Nick Tahou Hots is renowned/infamous for its “Garbage Plates” and, in summary, they are foul. But they are that weird kind of foul that would keep me coming back week after week if, god forbid, I lived in Rochester. They comprise of a paper plate on which your choice of macaroni salad, home fries and beans (or a combination/permutation therein) is topped with your choice of “protein”. Kate had a burger (well why not) and I had a White Hot which is a white hot dog made of pork (testicles, ears and snout) and veal (testicles, ears and snout) and is the official hot dog of the Buffalo Bills NFL Football Team…surely they would be more effective athletes if they weren’t on the White Hots diet, or am I being too literal again?

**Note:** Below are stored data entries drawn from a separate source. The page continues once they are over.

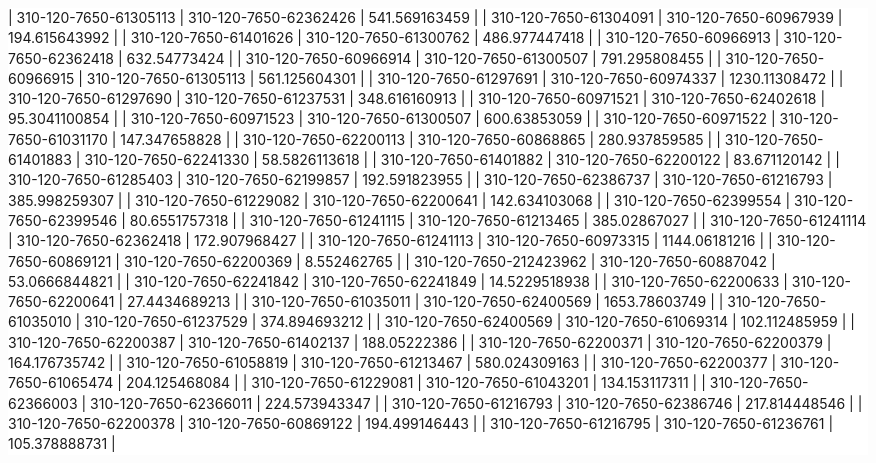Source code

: | 310-120-7650-61305113 | 310-120-7650-62362426 | 541.569163459 |
| 310-120-7650-61304091 | 310-120-7650-60967939 | 194.615643992 |
| 310-120-7650-61401626 | 310-120-7650-61300762 | 486.977447418 |
| 310-120-7650-60966913 | 310-120-7650-62362418 | 632.54773424 |
| 310-120-7650-60966914 | 310-120-7650-61300507 | 791.295808455 |
| 310-120-7650-60966915 | 310-120-7650-61305113 | 561.125604301 |
| 310-120-7650-61297691 | 310-120-7650-60974337 | 1230.11308472 |
| 310-120-7650-61297690 | 310-120-7650-61237531 | 348.616160913 |
| 310-120-7650-60971521 | 310-120-7650-62402618 | 95.3041100854 |
| 310-120-7650-60971523 | 310-120-7650-61300507 | 600.63853059 |
| 310-120-7650-60971522 | 310-120-7650-61031170 | 147.347658828 |
| 310-120-7650-62200113 | 310-120-7650-60868865 | 280.937859585 |
| 310-120-7650-61401883 | 310-120-7650-62241330 | 58.5826113618 |
| 310-120-7650-61401882 | 310-120-7650-62200122 | 83.671120142 |
| 310-120-7650-61285403 | 310-120-7650-62199857 | 192.591823955 |
| 310-120-7650-62386737 | 310-120-7650-61216793 | 385.998259307 |
| 310-120-7650-61229082 | 310-120-7650-62200641 | 142.634103068 |
| 310-120-7650-62399554 | 310-120-7650-62399546 | 80.6551757318 |
| 310-120-7650-61241115 | 310-120-7650-61213465 | 385.02867027 |
| 310-120-7650-61241114 | 310-120-7650-62362418 | 172.907968427 |
| 310-120-7650-61241113 | 310-120-7650-60973315 | 1144.06181216 |
| 310-120-7650-60869121 | 310-120-7650-62200369 | 8.552462765 |
| 310-120-7650-212423962 | 310-120-7650-60887042 | 53.0666844821 |
| 310-120-7650-62241842 | 310-120-7650-62241849 | 14.5229518938 |
| 310-120-7650-62200633 | 310-120-7650-62200641 | 27.4434689213 |
| 310-120-7650-61035011 | 310-120-7650-62400569 | 1653.78603749 |
| 310-120-7650-61035010 | 310-120-7650-61237529 | 374.894693212 |
| 310-120-7650-62400569 | 310-120-7650-61069314 | 102.112485959 |
| 310-120-7650-62200387 | 310-120-7650-61402137 | 188.05222386 |
| 310-120-7650-62200371 | 310-120-7650-62200379 | 164.176735742 |
| 310-120-7650-61058819 | 310-120-7650-61213467 | 580.024309163 |
| 310-120-7650-62200377 | 310-120-7650-61065474 | 204.125468084 |
| 310-120-7650-61229081 | 310-120-7650-61043201 | 134.153117311 |
| 310-120-7650-62366003 | 310-120-7650-62366011 | 224.573943347 |
| 310-120-7650-61216793 | 310-120-7650-62386746 | 217.814448546 |
| 310-120-7650-62200378 | 310-120-7650-60869122 | 194.499146443 |
| 310-120-7650-61216795 | 310-120-7650-61236761 | 105.378888731 |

We’re not done yet…on top of this is thrown a handful of raw onions, some mustard and their house sauce. And this is served with a couple of hunks of white bread just in case the 2kg of food on the plate isn’t enough. The woman who took our order was suitably impressed that we knew how to order properly (thanks for the tips AJ) and she thought my accent was so suave that she wanted me to go round her house to record her answer-machine message. Was it tasty? Not really. Could it kill me? Probably. How big was the grease slick left on the plate? Big enough to take down a flock of geese. Do I want one now? Yes. Kate had stomach cramps walking away from the place and I didn’t eat again for a full hour.

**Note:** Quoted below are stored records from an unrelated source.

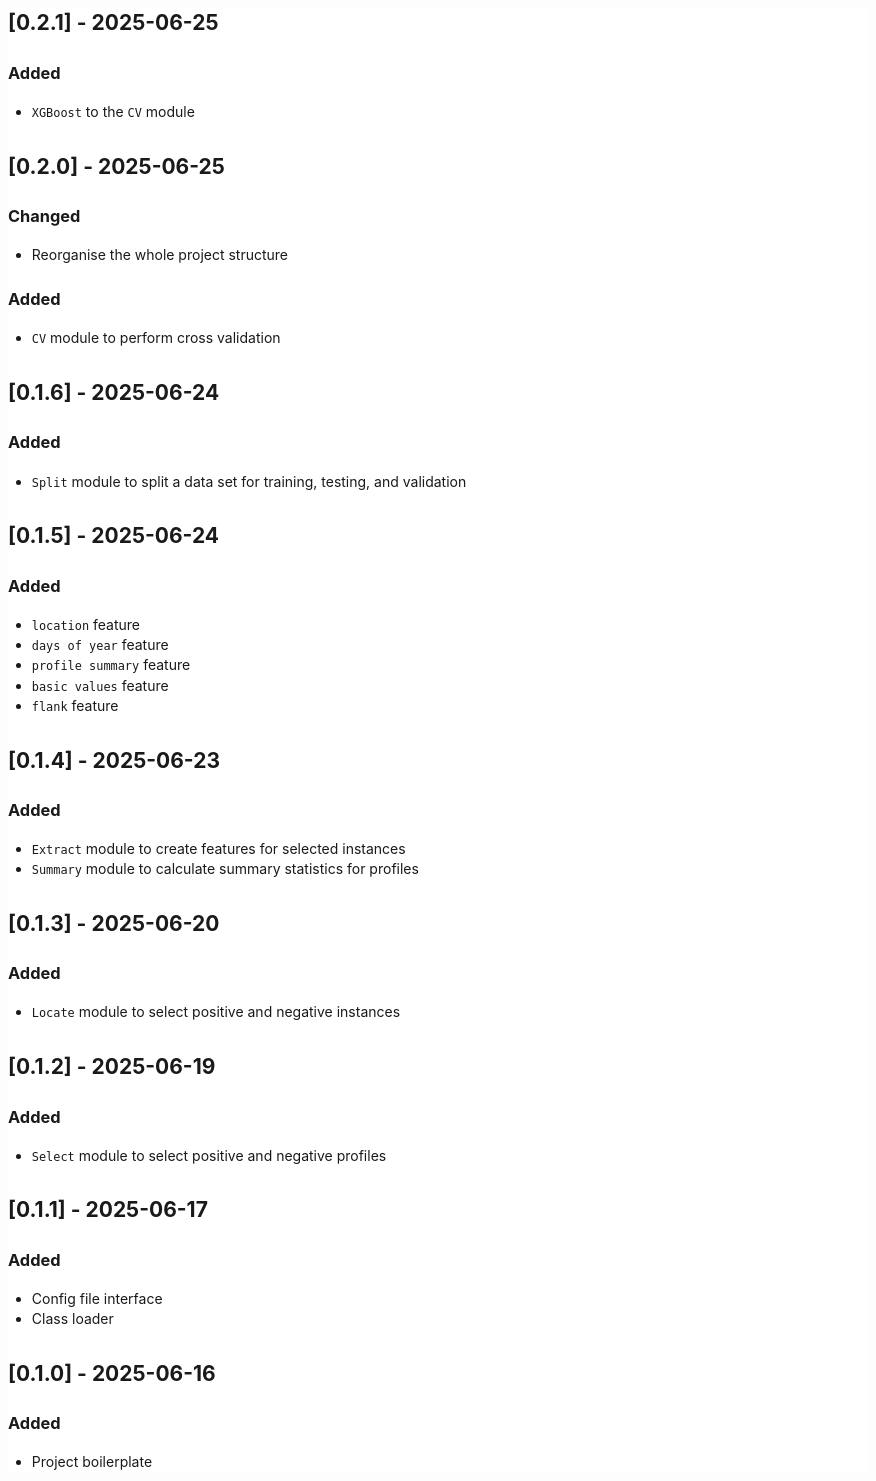 ## [0.2.1] - 2025-06-25
### Added
- `XGBoost` to the `CV` module

## [0.2.0] - 2025-06-25
### Changed
- Reorganise the whole project structure

### Added
- `CV` module to perform cross validation

## [0.1.6] - 2025-06-24
### Added
- `Split` module to split a data set for training, testing, and validation

## [0.1.5] - 2025-06-24
### Added
- `location` feature
- `days of year` feature
- `profile summary` feature
- `basic values` feature
- `flank` feature

## [0.1.4] - 2025-06-23
### Added
- `Extract` module to create features for selected instances
- `Summary` module to calculate summary statistics for profiles

## [0.1.3] - 2025-06-20
### Added
- `Locate` module to select positive and negative instances

## [0.1.2] - 2025-06-19
### Added
- `Select` module to select positive and negative profiles

## [0.1.1] - 2025-06-17
### Added
- Config file interface
- Class loader

## [0.1.0] - 2025-06-16
### Added
- Project boilerplate
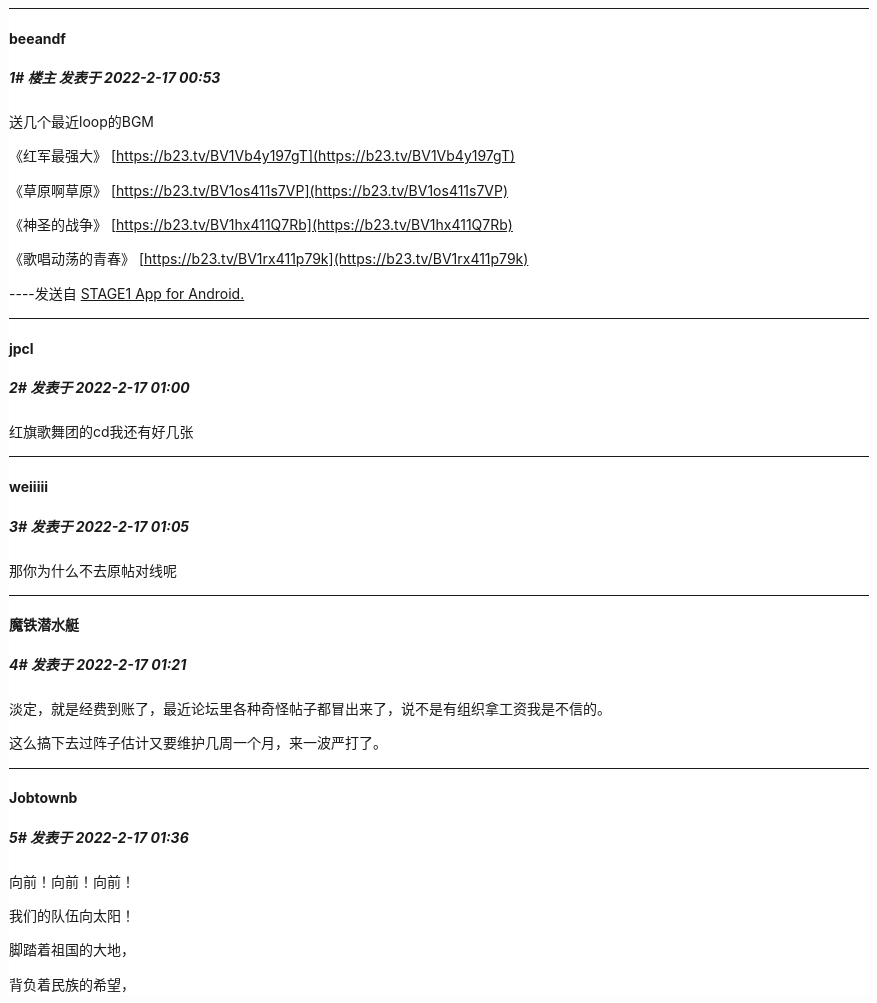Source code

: 

*****

####  beeandf  
##### 1#       楼主       发表于 2022-2-17 00:53

送几个最近loop的BGM

《红军最强大》
[https://b23.tv/BV1Vb4y197gT](https://b23.tv/BV1Vb4y197gT)

《草原啊草原》
[https://b23.tv/BV1os411s7VP](https://b23.tv/BV1os411s7VP)

《神圣的战争》
[https://b23.tv/BV1hx411Q7Rb](https://b23.tv/BV1hx411Q7Rb)

《歌唱动荡的青春》
[https://b23.tv/BV1rx411p79k](https://b23.tv/BV1rx411p79k)

----发送自 [STAGE1 App for Android.](http://stage1.5j4m.com/?1.37)

*****

####  jpcl  
##### 2#       发表于 2022-2-17 01:00

红旗歌舞团的cd我还有好几张

*****

####  weiiiii  
##### 3#       发表于 2022-2-17 01:05

那你为什么不去原帖对线呢

*****

####  魔铁潜水艇  
##### 4#       发表于 2022-2-17 01:21

淡定，就是经费到账了，最近论坛里各种奇怪帖子都冒出来了，说不是有组织拿工资我是不信的。

这么搞下去过阵子估计又要维护几周一个月，来一波严打了。

*****

####  Jobtownb  
##### 5#       发表于 2022-2-17 01:36

向前！向前！向前！

我们的队伍向太阳！

脚踏着祖国的大地，

背负着民族的希望，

During the 5 hours between lunch and dinner we drifted in and out of food coma and got rid of some chores but when 8pm came round I found myself surprisingly hungry again. Dinosaur BBQ has a place in New York but we never got round to going during our 18 months there hence this was kind of unmissable despite already having had this week’s recommended calorie intake at lunch. The smell of this place hits you before you even enter as the smoker is in the car park and knowing that the ribs I was about to devour had already had 14 hours of foreplay with this magnificent beast just turned up the hunger-ometer from puckish to ravenous. Kate went for some mojito chicken (nice but not the right choice in a proper BBQ place…sorry luv) whilst I had the embarrassingly named “tres hombres” involving ribs (of course), pulled pork (moist, tender, incredible) and beef brisket (oh my lord good). Sides were a tomato cucumber salad, Cajun corn, mashed pots and a carrot/raisin salad (good without exception). Bring on food coma number two of the day.

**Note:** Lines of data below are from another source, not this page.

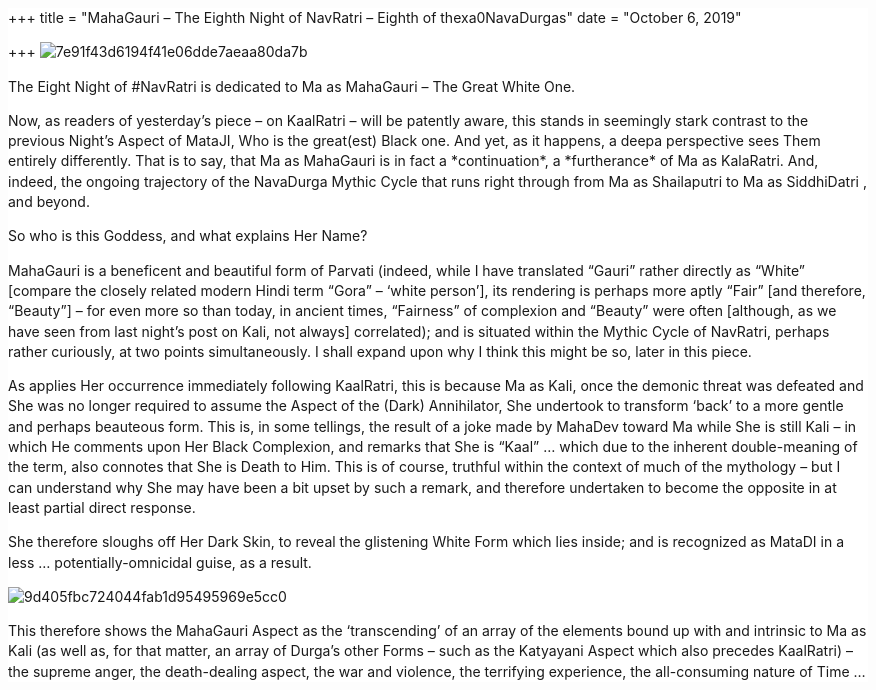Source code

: +++
title = "MahaGauri – The Eighth Night of NavRatri – Eighth of thexa0NavaDurgas"
date = "October 6, 2019"

+++
![7e91f43d6194f41e06dde7aeaa80da7b](https://aryaakasha.files.wordpress.com/2019/10/7e91f43d6194f41e06dde7aeaa80da7b.jpg?w=676)

The Eight Night of #NavRatri is dedicated to Ma as MahaGauri – The Great
White One.

Now, as readers of yesterday’s piece – on KaalRatri – will be patently
aware, this stands in seemingly stark contrast to the previous Night’s
Aspect of MataJI, Who is the great(est) Black one. And yet, as it
happens, a deepa perspective sees Them entirely differently. That is to
say, that Ma as MahaGauri is in fact a \*continuation\*, a
\*furtherance\* of Ma as KalaRatri. And, indeed, the ongoing trajectory
of the NavaDurga Mythic Cycle that runs right through from Ma as
Shailaputri to Ma as SiddhiDatri , and beyond.

So who is this Goddess, and what explains Her Name?

MahaGauri is a beneficent and beautiful form of Parvati (indeed, while I
have translated “Gauri” rather directly as “White” \[compare the closely
related modern Hindi term “Gora” – ‘white person’\], its rendering is
perhaps more aptly “Fair” \[and therefore, “Beauty”\] – for even more so
than today, in ancient times, “Fairness” of complexion and “Beauty” were
often \[although, as we have seen from last night’s post on Kali, not
always\] correlated); and is situated within the Mythic Cycle of
NavRatri, perhaps rather curiously, at two points simultaneously. I
shall expand upon why I think this might be so, later in this piece.

As applies Her occurrence immediately following KaalRatri, this is
because Ma as Kali, once the demonic threat was defeated and She was no
longer required to assume the Aspect of the (Dark) Annihilator, She
undertook to transform ‘back’ to a more gentle and perhaps beauteous
form. This is, in some tellings, the result of a joke made by MahaDev
toward Ma while She is still Kali – in which He comments upon Her Black
Complexion, and remarks that She is “Kaal” … which due to the inherent
double-meaning of the term, also connotes that She is Death to Him. This
is of course, truthful within the context of much of the mythology – but
I can understand why She may have been a bit upset by such a remark, and
therefore undertaken to become the opposite in at least partial direct
response.

She therefore sloughs off Her Dark Skin, to reveal the glistening White
Form which lies inside; and is recognized as MataDI in a less …
potentially-omnicidal guise, as a result.

![9d405fbc724044fab1d95495969e5cc0](https://aryaakasha.files.wordpress.com/2019/10/9d405fbc724044fab1d95495969e5cc0.jpg?w=676)

This therefore shows the MahaGauri Aspect as the ‘transcending’ of an
array of the elements bound up with and intrinsic to Ma as Kali (as
well as, for that matter, an array of Durga’s other Forms – such as the
Katyayani Aspect which also precedes KaalRatri) – the supreme anger, the
death-dealing aspect, the war and violence, the terrifying experience,
the all-consuming nature of Time …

Luckily the next few days will be light on food. Oh no, it’s Thanksgiving. Speaking of which, we’ll be in Buffalo receiving the incredibly kind hospitality of the Johnsons so I’ll probably put in one Thanksgiving blog over the weekend. I’m not sure how you’ll cope in our absence but don’t go doing anything daft y’all…or, more accurately, y'both.
3 comments:
Even your dad couldn't eat as much as that in one day!
Hey GMac - in honour of your greatest idea - I'm going to try to follow the middle aged version of Badvent. Once Rita's asleep I'm hitting the Jack Daniels from tomorrow until the 24th. Keep the posts coming - they're great - they keep me off Betfair for several seconds.